Supplied entries
[Start of section]
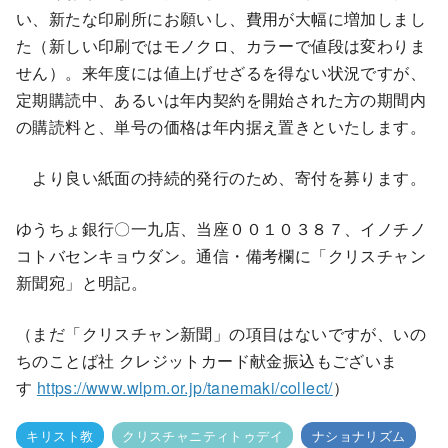
い、新たな印刷所にお願いし、費用が大幅に増加しまし
た（新しい印刷ではモノクロ、カラーで値段は変わりま
せん）。来年度には値上げせざるを得ない状況ですが、
定期購読中、あるいは年内契約を開始された方の期間内
の購読料と、単号の価格は年内据え置きといたします。
より良い紙面の持続的発行のため、寄付を募ります。
ゆうちょ銀行〇一九店、当座００１０３８７、イノチノ
コトバセンキョウダン。通信・備考欄に「クリスチャン
新聞宛」と明記。
（まだ「クリスチャン新聞」の項目はないですが、いの
ちのことば社 クレジットカード献金振込もございま
す
https://www.wlpm.or.jp/tanemaki/collect/
）
キリスト教
クリスチャニティトゥデイ
ナショナリズム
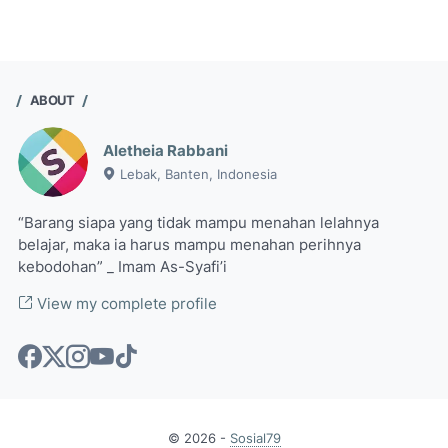
ABOUT
Aletheia Rabbani
Lebak, Banten, Indonesia
“Barang siapa yang tidak mampu menahan lelahnya
belajar, maka ia harus mampu menahan perihnya
kebodohan” _ Imam As-Syafi’i
View my complete profile
©
2026
-
Sosial79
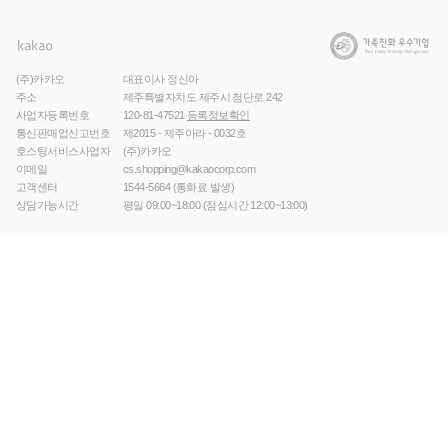
(주)카카오
대표이사 정신아
주소
제주특별자치도 제주시 첨단로 242
사업자등록번호
120-81-47521
등록정보확인
통신판매업신고번호
제2015 - 제주아라 - 0032호
호스팅서비스사업자
(주)카카오
이메일
cs.shopping@kakaocorp.com
고객센터
1544-5664
(통화료 발생)
상담가능시간
평일 09:00~18:00 (점심시간 12:00~13:00)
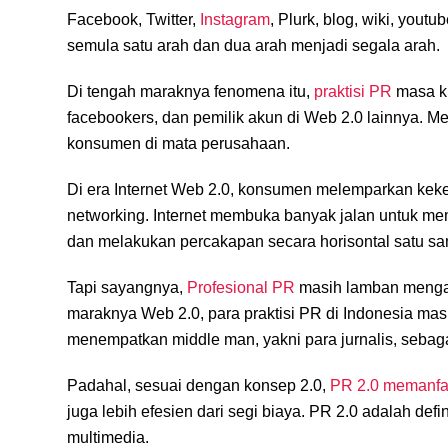
Facebook, Twitter,
Instagram
, Plurk, blog, wiki, yo
semula satu arah dan dua arah menjadi segala arah.
Di tengah maraknya fenomena itu,
praktisi PR
masa ki
facebookers, dan pemilik akun di Web 2.0 lainnya. Me
konsumen di mata perusahaan.
Di era Internet Web 2.0, konsumen melemparkan kekec
networking. Internet membuka banyak jalan untuk m
dan melakukan percakapan secara horisontal satu sa
Tapi sayangnya,
Profesional PR
masih lamban mengada
maraknya Web 2.0, para praktisi PR di Indonesia masih
menempatkan middle man, yakni para jurnalis, seba
Padahal, sesuai dengan konsep 2.0,
PR 2.0 memanfa
juga lebih efesien dari segi biaya. PR 2.0 adalah def
multimedia.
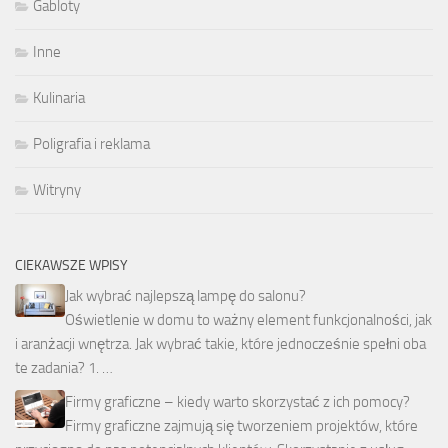
Gabloty
Inne
Kulinaria
Poligrafia i reklama
Witryny
CIEKAWSZE WPISY
Jak wybrać najlepszą lampę do salonu?
Oświetlenie w domu to ważny element funkcjonalności, jak
i aranżacji wnętrza. Jak wybrać takie, które jednocześnie spełni oba
te zadania? 1. …
Firmy graficzne – kiedy warto skorzystać z ich pomocy?
Firmy graficzne zajmują się tworzeniem projektów, które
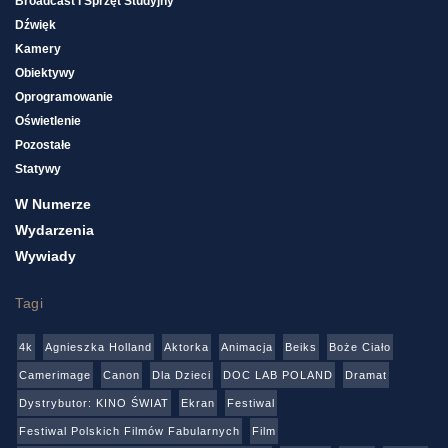
Broadcast I Sprzęt Studyjny
Dźwięk
Kamery
Obiektywy
Oprogramowanie
Oświetlenie
Pozostałe
Statywy
W Numerze
Wydarzenia
Wywiady
Tagi
4k
Agnieszka Holland
Aktorka
Animacja
Beiks
Boże Ciało
Camerimage
Canon
Dla Dzieci
DOC LAB POLAND
Dramat
Dystrybutor: KINO ŚWIAT
Ekran
Festiwal
Festiwal Polskich Filmów Fabularnych
Film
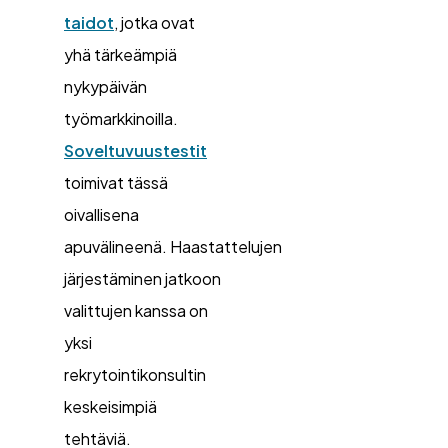
taidot
, jotka ovat
yhä tärkeämpiä
nykypäivän
työmarkkinoilla.
Soveltuvuustestit
toimivat tässä
oivallisena
apuvälineenä. Haastattelujen
järjestäminen jatkoon
valittujen kanssa on
yksi
rekrytointikonsultin
keskeisimpiä
tehtäviä.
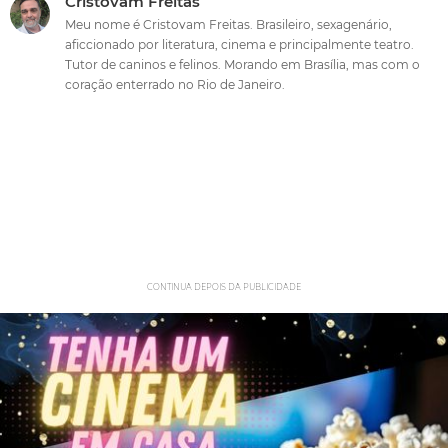
Cristovam Freitas
Meu nome é Cristovam Freitas. Brasileiro, sexagenário,
aficcionado por literatura, cinema e principalmente teatro.
Tutor de caninos e felinos. Morando em Brasília, mas com o
coração enterrado no Rio de Janeiro.
CONTINUA DEPOIS DA PUBLICIDADE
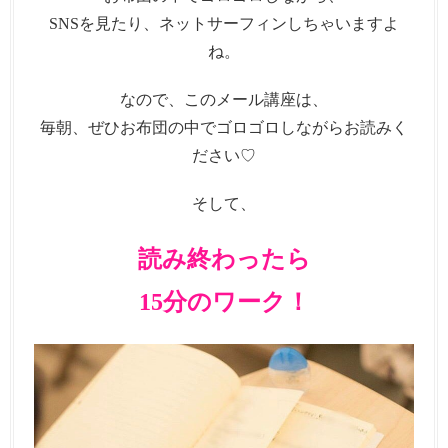
SNSを見たり、ネットサーフィンしちゃいますよ
ね。
なので、このメール講座は、
毎朝、ぜひお布団の中でゴロゴロしながらお読みく
ださい♡
そして、
読み終わったら
15分のワーク！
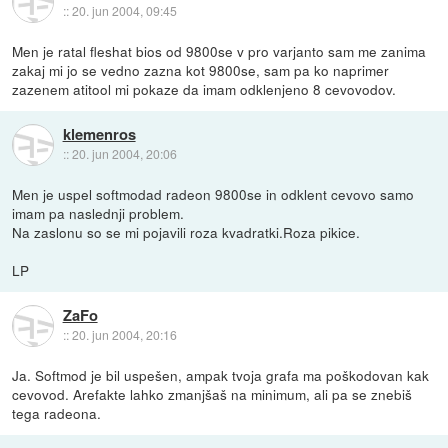
::
20. jun 2004, 09:45
Men je ratal fleshat bios od 9800se v pro varjanto sam me zanima
zakaj mi jo se vedno zazna kot 9800se, sam pa ko naprimer
zazenem atitool mi pokaze da imam odklenjeno 8 cevovodov.
klemenros
::
20. jun 2004, 20:06
Men je uspel softmodad radeon 9800se in odklent cevovo samo
imam pa naslednji problem.
Na zaslonu so se mi pojavili roza kvadratki.Roza pikice.
LP
ZaFo
::
20. jun 2004, 20:16
Ja. Softmod je bil uspešen, ampak tvoja grafa ma poškodovan kak
cevovod. Arefakte lahko zmanjšaš na minimum, ali pa se znebiš
tega radeona.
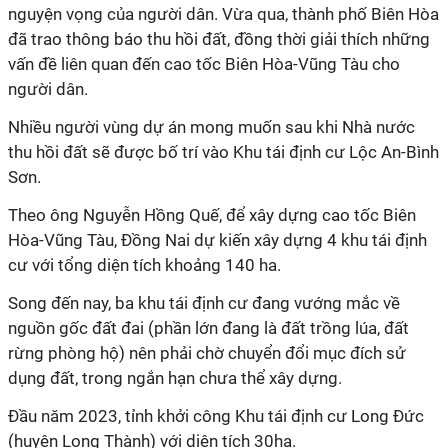
nguyện vọng của người dân. Vừa qua, thành phố Biên Hòa
đã trao thông báo thu hồi đất, đồng thời giải thích những
vấn đề liên quan đến cao tốc Biên Hòa-Vũng Tàu cho
người dân.
Nhiều người vùng dự án mong muốn sau khi Nhà nước
thu hồi đất sẽ được bố trí vào Khu tái định cư Lộc An-Bình
Sơn.
Theo ông Nguyễn Hồng Quế, để xây dựng cao tốc Biên
Hòa-Vũng Tàu, Đồng Nai dự kiến xây dựng 4 khu tái định
cư với tổng diện tích khoảng 140 ha.
Song đến nay, ba khu tái định cư đang vướng mắc về
nguồn gốc đất đai (phần lớn đang là đất trồng lúa, đất
rừng phòng hộ) nên phải chờ chuyển đổi mục đích sử
dụng đất, trong ngắn hạn chưa thể xây dựng.
Đầu năm 2023, tỉnh khởi công Khu tái định cư Long Đức
(huyện Long Thành) với diện tích 30ha.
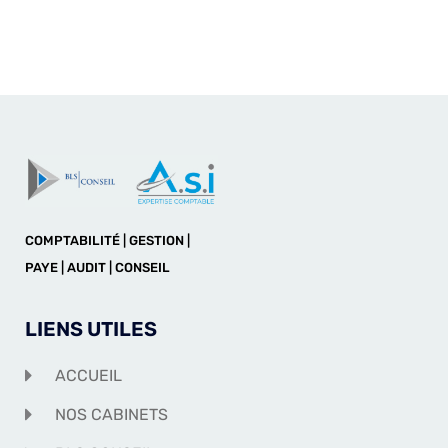
COMPTABILITÉ | GESTION |
PAYE | AUDIT | CONSEIL
LIENS UTILES
ACCUEIL
NOS CABINETS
[End of section]
What you should do
Would you please set down the listing above exactly, minus its images?

Answer to this problem
い、新たな印刷所にお願いし、費用が大幅に増加しまし
た（新しい印刷ではモノクロ、カラーで値段は変わりま
せん）。来年度には値上げせざるを得ない状況ですが、
定期購読中、あるいは年内契約を開始された方の期間内
の購読料と、単号の価格は年内据え置きといたします。
より良い紙面の持続的発行のため、寄付を募ります。
ゆうちょ銀行〇一九店、当座００１０３８７、イノチノ
コトバセンキョウダン。通信・備考欄に「クリスチャン
新聞宛」と明記。
（まだ「クリスチャン新聞」の項目はないですが、いの
ちのことば社 クレジットカード献金振込もございま
す
https://www.wlpm.or.jp/tanemaki/collect/
）
キリスト教
クリスチャニティトゥデイ
ナショナリズム
ABOUT
Aletheia Rabbani
Lebak, Banten, Indonesia
“Barang siapa yang tidak mampu menahan lelahnya
belajar, maka ia harus mampu menahan perihnya
kebodohan” _ Imam As-Syafi’i
View my complete profile
©
2026
-
Sosial79
(주)카카오
대표이사 정신아
주소
제주특별자치도 제주시 첨단로 242
사업자등록번호
120-81-47521
등록정보확인
통신판매업신고번호
제2015 - 제주아라 - 0032호
호스팅서비스사업자
(주)카카오
이메일
cs.shopping@kakaocorp.com
고객센터
1544-5664
(통화료 발생)
상담가능시간
평일 09:00~18:00 (점심시간 12:00~13:00)
Facebook, Twitter,
Instagram
, Plurk, blog, wiki, yo
semula satu arah dan dua arah menjadi segala arah.
Di tengah maraknya fenomena itu,
praktisi PR
masa ki
facebookers, dan pemilik akun di Web 2.0 lainnya. Me
konsumen di mata perusahaan.
Di era Internet Web 2.0, konsumen melemparkan kekec
networking. Internet membuka banyak jalan untuk m
dan melakukan percakapan secara horisontal satu sa
Tapi sayangnya,
Profesional PR
masih lamban mengada
maraknya Web 2.0, para praktisi PR di Indonesia masih
menempatkan middle man, yakni para jurnalis, seba
Padahal, sesuai dengan konsep 2.0,
PR 2.0 memanfa
juga lebih efesien dari segi biaya. PR 2.0 adalah def
multimedia.
Gabloty
Inne
Kulinaria
Poligrafia i reklama
Witryny
CIEKAWSZE WPISY
Jak wybrać najlepszą lampę do salonu?
Oświetlenie w domu to ważny element funkcjonalności, jak
i aranżacji wnętrza. Jak wybrać takie, które jednocześnie spełni oba
te zadania? 1. …
Firmy graficzne – kiedy warto skorzystać z ich pomocy?
Firmy graficzne zajmują się tworzeniem projektów, które
Broadcast I Sprzęt Studyjny
Dźwięk
Kamery
Obiektywy
Oprogramowanie
Oświetlenie
Pozostałe
Statywy
W Numerze
Wydarzenia
Wywiady
Tagi
4k
Agnieszka Holland
Aktorka
Animacja
Beiks
Boże Ciało
Camerimage
Canon
Dla Dzieci
DOC LAB POLAND
Dramat
Dystrybutor: KINO ŚWIAT
Ekran
Festiwal
Festiwal Polskich Filmów Fabularnych
Film
taidot
, jotka ovat
yhä tärkeämpiä
nykypäivän
työmarkkinoilla.
Soveltuvuustestit
toimivat tässä
oivallisena
apuvälineenä. Haastattelujen
järjestäminen jatkoon
valittujen kanssa on
yksi
rekrytointikonsultin
keskeisimpiä
tehtäviä.
Cristovam Freitas
Meu nome é Cristovam Freitas. Brasileiro, sexagenário,
aficcionado por literatura, cinema e principalmente teatro.
Tutor de caninos e felinos. Morando em Brasília, mas com o
coração enterrado no Rio de Janeiro.
CONTINUA DEPOIS DA PUBLICIDADE
SNSを見たり、ネットサーフィンしちゃいますよ
ね。
なので、このメール講座は、
毎朝、ぜひお布団の中でゴロゴロしながらお読みく
ださい♡
そして、
読み終わったら
15分のワーク！
::
20. jun 2004, 09:45
Men je ratal fleshat bios od 9800se v pro varjanto sam me zanima
zakaj mi jo se vedno zazna kot 9800se, sam pa ko naprimer
zazenem atitool mi pokaze da imam odklenjeno 8 cevovodov.
klemenros
::
20. jun 2004, 20:06
Men je uspel softmodad radeon 9800se in odklent cevovo samo
imam pa naslednji problem.
Na zaslonu so se mi pojavili roza kvadratki.Roza pikice.
LP
ZaFo
::
20. jun 2004, 20:16
Ja. Softmod je bil uspešen, ampak tvoja grafa ma poškodovan kak
cevovod. Arefakte lahko zmanjšaš na minimum, ali pa se znebiš
tega radeona.
nguyện vọng của người dân. Vừa qua, thành phố Biên Hòa
đã trao thông báo thu hồi đất, đồng thời giải thích những
vấn đề liên quan đến cao tốc Biên Hòa-Vũng Tàu cho
người dân.
Nhiều người vùng dự án mong muốn sau khi Nhà nước
thu hồi đất sẽ được bố trí vào Khu tái định cư Lộc An-Bình
Sơn.
Theo ông Nguyễn Hồng Quế, để xây dựng cao tốc Biên
Hòa-Vũng Tàu, Đồng Nai dự kiến xây dựng 4 khu tái định
cư với tổng diện tích khoảng 140 ha.
Song đến nay, ba khu tái định cư đang vướng mắc về
nguồn gốc đất đai (phần lớn đang là đất trồng lúa, đất
rừng phòng hộ) nên phải chờ chuyển đổi mục đích sử
dụng đất, trong ngắn hạn chưa thể xây dựng.
Đầu năm 2023, tỉnh khởi công Khu tái định cư Long Đức
(huyện Long Thành) với diện tích 30ha.
COMPTABILITÉ | GESTION |
PAYE | AUDIT | CONSEIL
LIENS UTILES
ACCUEIL
NOS CABINETS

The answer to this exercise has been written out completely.